名ばかりのMBO

すかいらーくの創業家が、議決権の9割を握るファンド株主に解任されたという記事が出ています。これは当然のことではないかと思います。まず、MBOといいながら、2割近く持っていた持ち株を、MBOの過程で3%まで売却し、多額の売却益を得ていたという話には、呆れてしまいました。このことからして、「ルール違反」だと思います。本来、MBOとは、経営陣がリスクを取ってエクイティ投資し、ちょっと大げさに言うと、経営陣の根性に火をつけて、経営にあたるというのが前提。なのに、2割から3%に持ち株比率を減らしていたなんて、MBO本来のありかたの正反対です。

マスコミには、MBOとか、LBOなどのアメリカで過去30年ほどの間にすすんだ金融手法に批判的なトーンで記事を書く方が多いように思います。でも、MBOやLBOを通して、短期間で金儲けできるほど、アメリカも甘くはないです。すかいらーくのようなケースをしっかり勉強していただき、どのようなMBOが「善」なのか、MBOがなぜ「善」なのか、きっちりとしたリサーチや研究に基づいた話を、もっと広めていただきたいです。

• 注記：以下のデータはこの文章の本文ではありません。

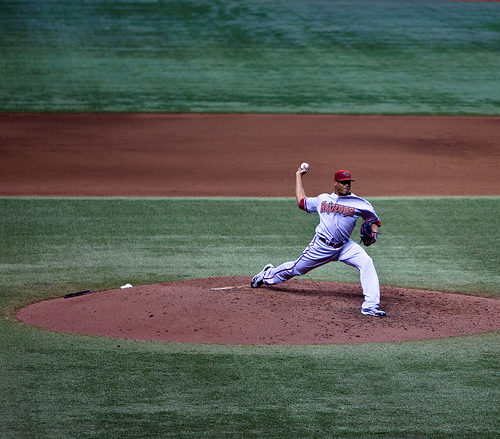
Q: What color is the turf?
A: Green.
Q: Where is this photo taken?
A: On a baseball field.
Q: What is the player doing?
A: Preparing to throw a ball.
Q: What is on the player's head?
A: A cap.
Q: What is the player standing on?
A: A mound.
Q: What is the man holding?
A: A ball and mitt.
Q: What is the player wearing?
A: A uniform.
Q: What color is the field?
A: Green and brown.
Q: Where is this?
A: A baseball field.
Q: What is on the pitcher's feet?
A: Cleats.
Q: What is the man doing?
A: Pitching a ball.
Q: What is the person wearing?
A: A baseball uniform.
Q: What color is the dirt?
A: Brown.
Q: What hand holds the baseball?
A: The right hand.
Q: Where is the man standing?
A: On the pitcher's mound.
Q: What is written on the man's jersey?
A: Arizona.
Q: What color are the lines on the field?
A: White.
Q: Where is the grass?
A: Around the pitchers mound.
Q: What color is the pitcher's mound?
A: Brown.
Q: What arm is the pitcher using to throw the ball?
A: Right.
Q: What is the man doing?
A: Throwing a baseball.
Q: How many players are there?
A: One.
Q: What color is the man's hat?
A: Red.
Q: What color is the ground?
A: Green and brown.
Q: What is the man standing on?
A: Pitcher's mound.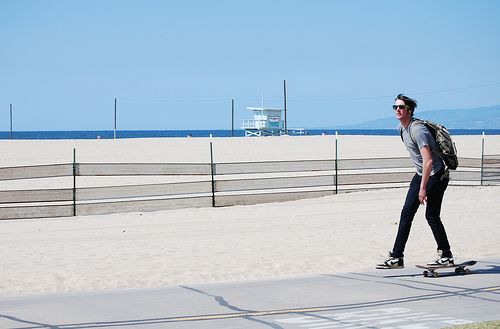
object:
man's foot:
[374, 255, 405, 270]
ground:
[2, 134, 496, 325]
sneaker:
[427, 250, 456, 268]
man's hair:
[395, 92, 418, 116]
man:
[374, 94, 455, 273]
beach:
[3, 135, 499, 298]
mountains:
[346, 105, 498, 129]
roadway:
[1, 260, 496, 326]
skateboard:
[415, 260, 480, 277]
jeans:
[389, 167, 450, 257]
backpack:
[399, 118, 460, 170]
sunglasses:
[392, 105, 412, 111]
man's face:
[393, 99, 405, 119]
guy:
[377, 93, 457, 269]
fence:
[0, 133, 500, 220]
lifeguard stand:
[240, 93, 304, 136]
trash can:
[209, 133, 213, 142]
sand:
[0, 135, 495, 300]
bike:
[274, 300, 471, 328]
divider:
[83, 283, 497, 324]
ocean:
[0, 129, 499, 139]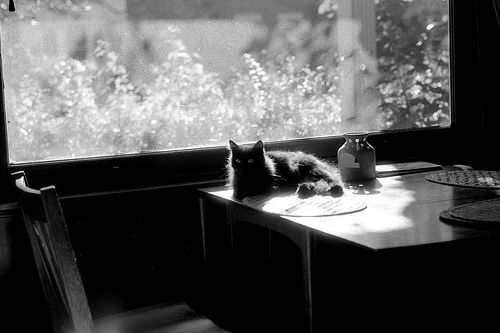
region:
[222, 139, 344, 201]
The cat is lying down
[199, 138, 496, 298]
The cat is on the table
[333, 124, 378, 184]
The jar is on top of the table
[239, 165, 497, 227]
There are three place mats on the table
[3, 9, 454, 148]
There are bushes outside the window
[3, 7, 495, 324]
The table is next to the window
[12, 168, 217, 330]
The chair is made of wood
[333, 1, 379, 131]
A pole outside the window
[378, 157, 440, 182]
A stack of papers on the table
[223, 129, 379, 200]
The cat is next to the jar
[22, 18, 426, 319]
a black and white picture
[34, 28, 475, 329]
picture taken indoors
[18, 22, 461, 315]
picture taken during the day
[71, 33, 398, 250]
the sun is coming in through the window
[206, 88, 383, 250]
a cat on a table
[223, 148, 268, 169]
the cat's eyes are visable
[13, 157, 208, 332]
a chair next to the table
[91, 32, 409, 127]
glass between the cat and the outside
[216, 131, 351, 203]
the cat is laying down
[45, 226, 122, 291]
the chair is made of wood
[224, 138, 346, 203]
A cat on a table.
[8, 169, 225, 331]
A wood dining chair.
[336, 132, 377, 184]
A jar on a table.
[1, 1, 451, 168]
A window above a table.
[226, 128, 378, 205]
A cat and a jar.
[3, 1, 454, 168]
Bushes outside a window.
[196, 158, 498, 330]
A dining room table.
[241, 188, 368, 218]
A place mat on a table.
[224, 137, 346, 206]
A cat by a window.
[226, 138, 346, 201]
A cat laying down.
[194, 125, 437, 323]
a cat is lying on a table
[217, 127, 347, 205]
the cat is black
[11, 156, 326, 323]
a chair is in front a table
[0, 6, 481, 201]
a large window behind a cat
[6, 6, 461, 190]
plants can be seen through the window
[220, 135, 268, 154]
pointy ears of cat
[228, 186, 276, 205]
front legs of cat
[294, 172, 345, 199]
back legs of cat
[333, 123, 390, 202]
a jar on a table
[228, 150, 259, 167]
eyes of cat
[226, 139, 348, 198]
cat sitting on table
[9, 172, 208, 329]
dark wooden chair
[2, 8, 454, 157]
wide window with sun shining in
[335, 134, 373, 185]
jar next to cat on table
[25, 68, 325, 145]
foliage seen through window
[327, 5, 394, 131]
wooden post for porch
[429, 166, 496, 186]
placemat laying on table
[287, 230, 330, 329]
wooden table leg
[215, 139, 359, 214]
furry black cat with rear paws on placemat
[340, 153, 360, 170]
white label on jar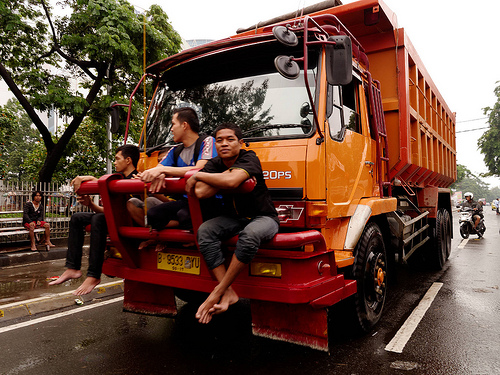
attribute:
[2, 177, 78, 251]
fence — metal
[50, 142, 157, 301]
man — young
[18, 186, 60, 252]
person — seated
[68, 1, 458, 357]
truck — large orange dump , big, bright, red, orange, large, dump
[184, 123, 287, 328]
man — barefooted, young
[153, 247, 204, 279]
license plate — yellow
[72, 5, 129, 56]
leaves — green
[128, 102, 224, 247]
man — barefooted, young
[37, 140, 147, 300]
man — barefooted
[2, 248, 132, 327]
sidewalk — wet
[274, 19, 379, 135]
mirrors — set 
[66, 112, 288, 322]
boys — Three 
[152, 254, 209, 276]
plate — License 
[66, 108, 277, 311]
boys — barefoot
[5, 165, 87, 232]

以前、日本電産の永守社長が、自社株の値段が安いという経営者は多いが、有価証券報告書を見ると、たいした自社株を持っていない。本当に安いとは思っていない証拠だ。本当に思っているのであれば、経営者は自社株を(借金してでも)もっと買うべきだと、日経金融新聞に書かれていたことが記憶にあります。すかいらーくの創業者たちがやったことは、(いろいろとご事情はあったのかもしれませんが)、これとはまったく反対のことで、まさに名ばかりのMBOだと思います。